安全確保支援士試験の合格率は15%から20%とされ、相対的に難易度は高めです。特に午後試験では、実務的な対応能力が問われるため、深い知識と理解が必要です。

勉強法の提案

  • 基本書の活用: 情報処理技術者試験向けの参考書を利用します。
  • 過去問演習: 試験形式に慣れるために過去問を徹底的に解きます。
  • セキュリティニュースの確認: 最新の脅威や対策について情報をアップデートします。

筆者の経験としては、参考書は過去問題の勉強時の参考にする使い方で、過去問題をちゃんと5回分程度勉強すれば十分合格できます。過去問題の正解回答を覚えるだけではなく、不正解の選択肢の回答に出てくる単語も勉強する前提ですが。


情報処理安全確保支援士の年収と活躍分野とキャリアパス

情報処理安全確保支援士の働ける分野

安全確保支援士が活躍できる分野は多岐にわたります。

  • IT企業: クラウドサービスやネットワークのセキュリティ強化。
  • 官公庁: 国の重要インフラを守るためのセキュリティ政策。

** 分析用データ **

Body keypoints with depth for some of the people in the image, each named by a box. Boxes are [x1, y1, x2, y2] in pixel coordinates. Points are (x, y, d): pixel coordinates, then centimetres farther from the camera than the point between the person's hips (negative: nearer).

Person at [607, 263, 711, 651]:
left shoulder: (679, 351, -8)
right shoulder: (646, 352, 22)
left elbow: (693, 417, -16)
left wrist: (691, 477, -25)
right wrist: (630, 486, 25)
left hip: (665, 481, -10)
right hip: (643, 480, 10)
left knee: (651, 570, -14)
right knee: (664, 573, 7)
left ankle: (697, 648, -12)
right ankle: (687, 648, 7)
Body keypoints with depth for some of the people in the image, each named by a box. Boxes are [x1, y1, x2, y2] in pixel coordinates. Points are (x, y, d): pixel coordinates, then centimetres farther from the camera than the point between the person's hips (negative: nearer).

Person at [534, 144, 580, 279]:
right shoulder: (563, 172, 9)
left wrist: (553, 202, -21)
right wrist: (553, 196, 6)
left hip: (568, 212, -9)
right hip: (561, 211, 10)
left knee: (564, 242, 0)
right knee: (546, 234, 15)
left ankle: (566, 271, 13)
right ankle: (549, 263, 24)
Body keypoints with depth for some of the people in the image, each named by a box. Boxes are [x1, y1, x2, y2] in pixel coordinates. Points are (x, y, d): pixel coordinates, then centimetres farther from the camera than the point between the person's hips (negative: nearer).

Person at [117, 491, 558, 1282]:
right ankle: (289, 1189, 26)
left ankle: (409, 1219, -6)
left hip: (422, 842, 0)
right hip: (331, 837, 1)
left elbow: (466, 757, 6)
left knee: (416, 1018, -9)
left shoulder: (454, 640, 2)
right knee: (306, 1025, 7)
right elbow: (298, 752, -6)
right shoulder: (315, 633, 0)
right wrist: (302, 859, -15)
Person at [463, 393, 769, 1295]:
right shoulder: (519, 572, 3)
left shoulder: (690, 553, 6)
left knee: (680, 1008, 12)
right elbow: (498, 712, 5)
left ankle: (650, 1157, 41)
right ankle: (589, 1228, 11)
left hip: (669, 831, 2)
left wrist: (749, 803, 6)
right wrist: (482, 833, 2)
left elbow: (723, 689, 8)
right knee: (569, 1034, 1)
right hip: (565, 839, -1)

** 取り組む課題 **
1. 演習用テキストの「勉強法の提案」に挙げられている勉強法の名称を、すべて書き出しなさい。
2. 演習用テキストによると、安全確保支援士試験の合格率はどの程度とされていますか。

** 課題別の解答 **
1. 基本書の活用、過去問演習、セキュリティニュースの確認

2. 15%から20%とされています。